Saturday, June 23, 2007

Art Nouveau and Arabian Nights




With the limitless imagination and artistic skill of a dreamer, Edmund Dulac painted to perfection the Eastern paradise as surrounding Scheherazade in the Arabian Nights. Dulac’s visions of exotic maidens, turbaned men, domed minarets, and blooming courtyard gardens in the Arab style were all given marvelous life in his paintings. His musings charmed generations of children – and adults – who through Dulac’s imagery were set to dreaming and then carried away themselves.

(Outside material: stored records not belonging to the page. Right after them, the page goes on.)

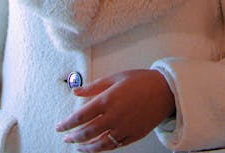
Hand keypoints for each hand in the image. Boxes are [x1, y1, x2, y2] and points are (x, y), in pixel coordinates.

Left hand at [55, 68, 174, 149]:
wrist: (165, 91)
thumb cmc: (140, 81)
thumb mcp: (115, 77)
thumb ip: (93, 87)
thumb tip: (76, 91)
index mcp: (108, 99)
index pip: (81, 116)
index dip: (67, 123)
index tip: (59, 127)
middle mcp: (114, 116)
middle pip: (87, 132)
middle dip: (73, 137)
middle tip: (66, 138)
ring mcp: (123, 128)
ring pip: (99, 144)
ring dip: (85, 147)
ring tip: (78, 147)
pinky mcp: (132, 136)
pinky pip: (113, 146)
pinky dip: (102, 148)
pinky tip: (96, 147)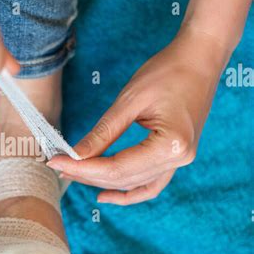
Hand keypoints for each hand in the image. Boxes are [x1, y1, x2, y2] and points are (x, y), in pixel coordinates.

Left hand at [48, 26, 228, 204]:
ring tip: (73, 175)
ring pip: (134, 183)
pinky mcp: (176, 156)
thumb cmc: (167, 71)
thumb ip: (103, 133)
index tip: (55, 161)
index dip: (82, 168)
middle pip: (124, 178)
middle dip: (88, 175)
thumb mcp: (129, 101)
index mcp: (171, 145)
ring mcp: (180, 160)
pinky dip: (129, 191)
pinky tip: (104, 194)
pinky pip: (151, 183)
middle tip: (57, 166)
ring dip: (103, 182)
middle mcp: (179, 159)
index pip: (116, 168)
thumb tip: (75, 156)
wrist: (199, 59)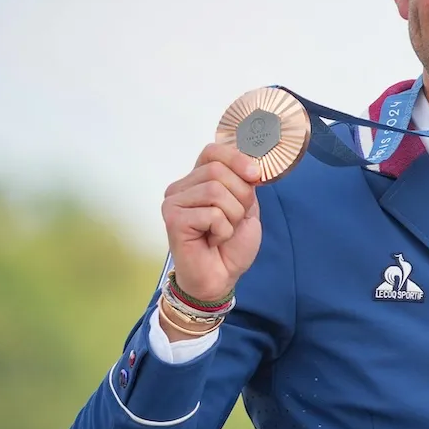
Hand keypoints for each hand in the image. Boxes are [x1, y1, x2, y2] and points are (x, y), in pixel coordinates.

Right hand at [162, 143, 262, 303]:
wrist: (221, 277)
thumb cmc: (231, 244)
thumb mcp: (245, 206)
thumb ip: (244, 183)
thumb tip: (253, 162)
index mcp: (197, 180)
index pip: (212, 151)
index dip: (237, 159)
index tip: (255, 175)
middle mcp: (180, 187)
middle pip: (217, 171)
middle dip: (241, 196)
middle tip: (235, 219)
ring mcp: (173, 202)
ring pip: (216, 191)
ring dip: (233, 216)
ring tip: (223, 231)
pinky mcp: (173, 219)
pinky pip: (212, 214)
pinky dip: (224, 230)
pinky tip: (213, 240)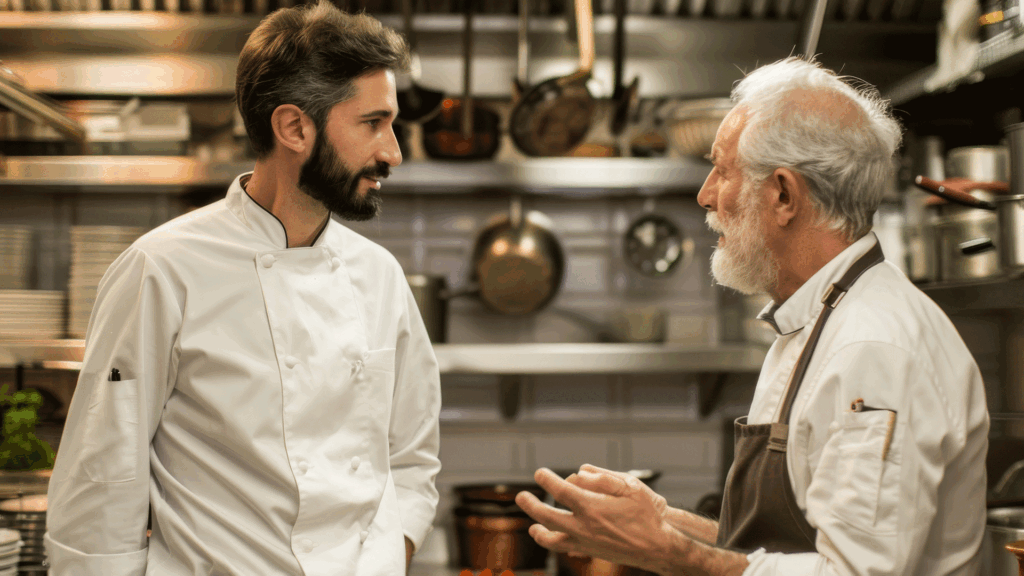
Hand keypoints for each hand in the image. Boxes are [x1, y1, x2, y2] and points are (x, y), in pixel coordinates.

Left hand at [514, 466, 672, 572]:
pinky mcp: (589, 551)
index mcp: (593, 507)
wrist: (658, 547)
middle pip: (547, 515)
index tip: (540, 473)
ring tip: (531, 522)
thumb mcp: (631, 487)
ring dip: (538, 528)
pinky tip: (546, 535)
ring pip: (551, 538)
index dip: (547, 480)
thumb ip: (603, 477)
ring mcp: (584, 541)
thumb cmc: (648, 515)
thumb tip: (579, 472)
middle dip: (530, 504)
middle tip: (521, 496)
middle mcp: (584, 526)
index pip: (561, 490)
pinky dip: (551, 542)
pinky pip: (562, 548)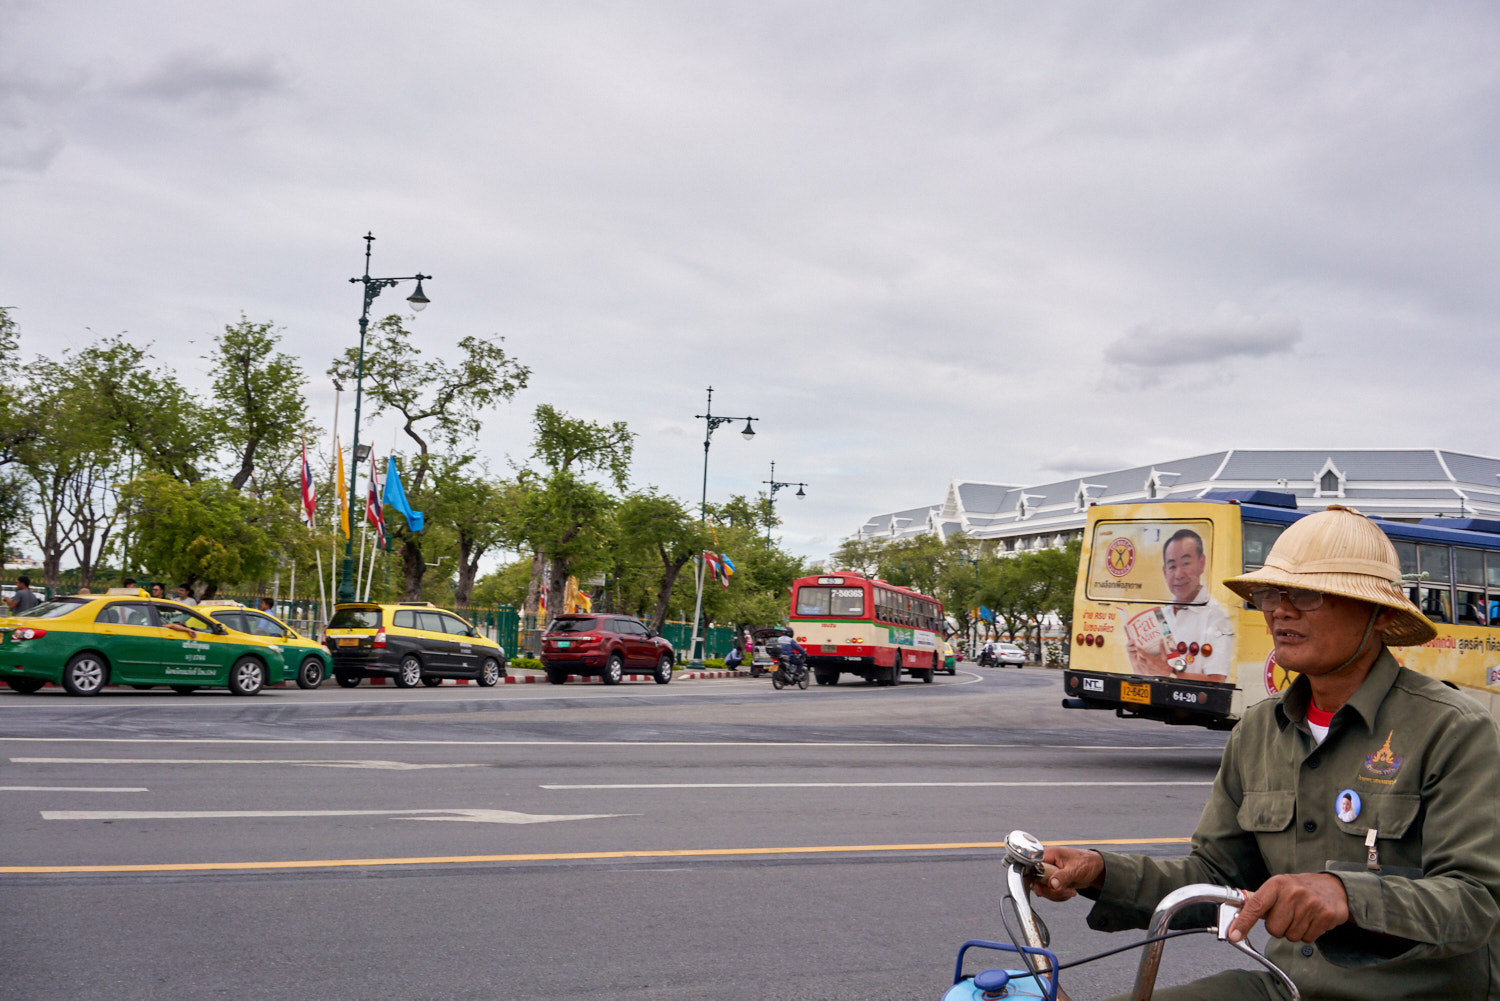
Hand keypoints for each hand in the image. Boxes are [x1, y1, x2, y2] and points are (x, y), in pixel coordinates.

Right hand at [1030, 846, 1105, 901]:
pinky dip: (1059, 895)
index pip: (1032, 867)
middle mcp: (1045, 863)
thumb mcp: (1075, 869)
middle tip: (1065, 889)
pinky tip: (1069, 890)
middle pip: (1036, 881)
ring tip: (1070, 889)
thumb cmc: (1086, 862)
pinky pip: (1049, 893)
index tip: (1045, 886)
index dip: (1036, 878)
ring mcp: (1048, 873)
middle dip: (1051, 890)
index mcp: (1047, 854)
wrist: (1095, 869)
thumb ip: (1062, 876)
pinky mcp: (1052, 881)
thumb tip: (1051, 884)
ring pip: (1042, 890)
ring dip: (1057, 894)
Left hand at [1227, 873, 1349, 943]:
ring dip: (1293, 930)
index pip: (1256, 906)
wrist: (1332, 886)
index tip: (1234, 935)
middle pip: (1274, 929)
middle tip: (1286, 915)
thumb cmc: (1299, 888)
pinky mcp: (1327, 916)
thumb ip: (1259, 902)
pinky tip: (1311, 920)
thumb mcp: (1277, 887)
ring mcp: (1312, 904)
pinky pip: (1308, 938)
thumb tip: (1236, 919)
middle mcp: (1294, 893)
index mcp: (1277, 884)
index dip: (1243, 922)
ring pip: (1291, 936)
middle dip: (1278, 927)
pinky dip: (1308, 933)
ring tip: (1301, 915)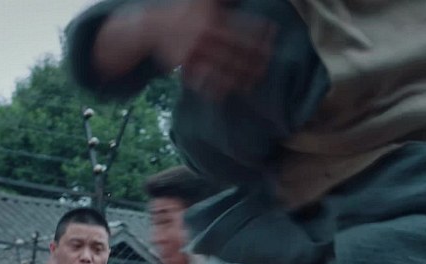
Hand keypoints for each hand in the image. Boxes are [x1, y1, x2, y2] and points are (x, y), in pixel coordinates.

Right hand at [149, 0, 275, 99]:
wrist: (152, 27)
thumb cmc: (183, 13)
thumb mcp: (202, 1)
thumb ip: (223, 0)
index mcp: (211, 19)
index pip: (240, 25)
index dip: (258, 29)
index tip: (273, 34)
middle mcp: (204, 35)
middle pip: (235, 49)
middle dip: (253, 58)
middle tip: (267, 65)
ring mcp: (195, 51)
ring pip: (222, 66)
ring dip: (240, 76)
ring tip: (253, 82)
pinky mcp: (185, 65)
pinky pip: (203, 78)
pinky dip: (216, 86)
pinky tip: (228, 92)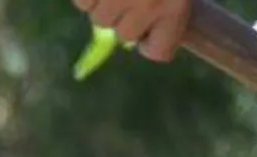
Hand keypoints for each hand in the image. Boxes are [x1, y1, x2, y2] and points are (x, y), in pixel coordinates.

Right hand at [71, 0, 191, 60]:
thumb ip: (163, 10)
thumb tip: (133, 37)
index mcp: (174, 6)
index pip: (159, 52)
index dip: (150, 45)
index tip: (147, 37)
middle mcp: (147, 5)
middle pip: (124, 35)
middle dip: (124, 20)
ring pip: (100, 20)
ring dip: (102, 5)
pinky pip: (82, 3)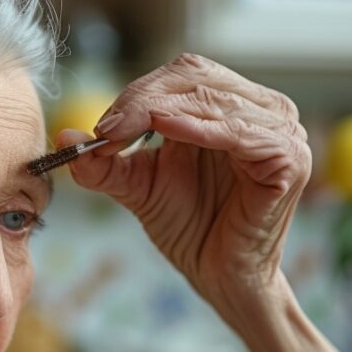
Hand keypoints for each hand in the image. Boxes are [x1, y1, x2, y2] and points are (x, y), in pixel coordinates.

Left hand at [63, 54, 310, 319]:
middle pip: (195, 77)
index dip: (137, 93)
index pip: (182, 74)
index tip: (100, 127)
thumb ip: (105, 160)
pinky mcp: (289, 159)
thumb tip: (63, 135)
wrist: (220, 277)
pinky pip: (240, 132)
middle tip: (106, 131)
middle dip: (143, 100)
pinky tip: (168, 133)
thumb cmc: (189, 228)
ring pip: (211, 98)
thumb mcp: (138, 185)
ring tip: (123, 135)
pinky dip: (201, 128)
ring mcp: (282, 131)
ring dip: (161, 111)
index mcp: (231, 106)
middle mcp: (262, 109)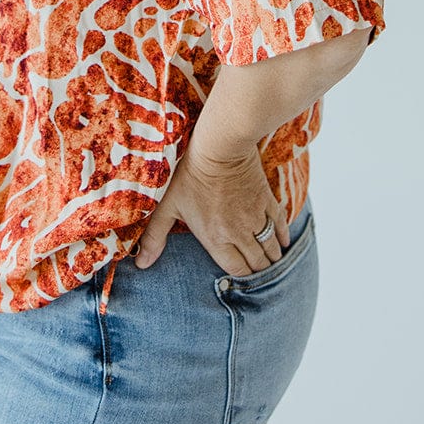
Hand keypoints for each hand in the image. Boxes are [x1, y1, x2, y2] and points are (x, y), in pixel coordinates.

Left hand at [134, 139, 289, 275]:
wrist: (219, 146)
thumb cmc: (189, 175)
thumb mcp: (167, 207)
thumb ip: (154, 238)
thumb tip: (140, 264)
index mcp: (216, 238)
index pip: (237, 270)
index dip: (240, 276)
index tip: (239, 275)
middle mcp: (240, 233)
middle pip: (258, 262)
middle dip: (257, 270)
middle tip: (255, 270)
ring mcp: (257, 217)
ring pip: (271, 247)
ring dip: (271, 257)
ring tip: (269, 261)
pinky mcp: (268, 200)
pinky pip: (281, 225)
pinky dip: (283, 237)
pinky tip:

Born in Toulouse, France in 1882, Dulac began his career studying to be a lawyer. The profession his parents believed more apt to pay off financially, as compared to a career as an illustrator. But the turn of the century 20th century saw Dulac pursue just that, and his work was met with delighted recognition in the West. In Europe, he became celebrated for his ability to charm and transport his admirers to a world of pointed slippers, flying carpets, magic lamps, minareted cities, and starry desert oases, and tiled Andalusian gardens.

As though Scheherazade herself had spoken the Thousand and One Nights directly to him, Dulac illustrated the fairytale with such detail long before he had ever set foot in lands to the East.
(The above images are from Edmund Dulac's The Rubaiyyat of Omar Khayyam.)